*Work to be completed*: In the essay on Cardinal Kasper and the scriptures, what did the student from a conservative Catholic family say marks the scriptures as being misused?

##### Page #####

The scriptures have been cruelly misused time and again throughout history. I once asked a class of undergraduate theology students if they thought that it is possible to formulate a norm by which we can determine when the scriptures are being misused. A thoughtful student from a conservative Catholic family raised her hand and said, “The scriptures are being misused when they are being used to hurt anyone.”

I can think of few better answers to this question.

As I have said, I suspect that Cardinal Kasper knows all that I have just written. I am a mere layperson, and a failed theologian, at that. He’s a cleric, a cardinal, an accomplished theologian who walks the halls of power.

If the good cardinal does know how shaky the scriptures are as a foundation for a pan-Christian affirmation today that homosexuality is intrinsically disordered, why did he trouble himself to pitch the biblical argument to his Anglican confreres as he sought to line them up behind the pope at Lambeth? In my view, the answer to that question is rather obvious—and it’s also rather ugly.

The men who rule us in the churches today are willing to grasp at straws—and even to distort and mute the primary emphasis of the Judaeo-Christian scriptures, which is the call to practical compassion—to assure their continued dominance within the churches. The cross-communion alliance Kasper is promoting is not really about preserving the church from the heresy of welcoming gay persons and their committed relationships.

It’s about preserving the domination of males within the governing structures of the churches. The scriptures do consistently condemn homosexuality—that is, the scriptures that belong to the men who rule us, the scriptures they claim the unilateral right to interpret for us, to preach to us, to use against us (and to justify their own power). Their scriptures condemn gay people, because it is in the interests of those who wield power in the churches to maintain their dominance and control of women and men they regard as feminine. It is in their interest to select instrumentally useful issues to shore up the bogus “natural order” which they maintain is essential if the churches and civilization are to perdure—the order in which they will always find themselves on top.

##### Collected material #####

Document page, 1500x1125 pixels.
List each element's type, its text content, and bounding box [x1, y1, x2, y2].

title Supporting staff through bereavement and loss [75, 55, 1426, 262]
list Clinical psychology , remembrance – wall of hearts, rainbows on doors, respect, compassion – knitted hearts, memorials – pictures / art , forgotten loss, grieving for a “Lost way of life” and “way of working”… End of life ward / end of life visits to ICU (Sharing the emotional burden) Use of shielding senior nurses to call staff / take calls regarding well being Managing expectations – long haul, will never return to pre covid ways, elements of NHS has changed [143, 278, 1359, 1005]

#####

*Complete output*: They are being misused when they are being used to hurt anyone.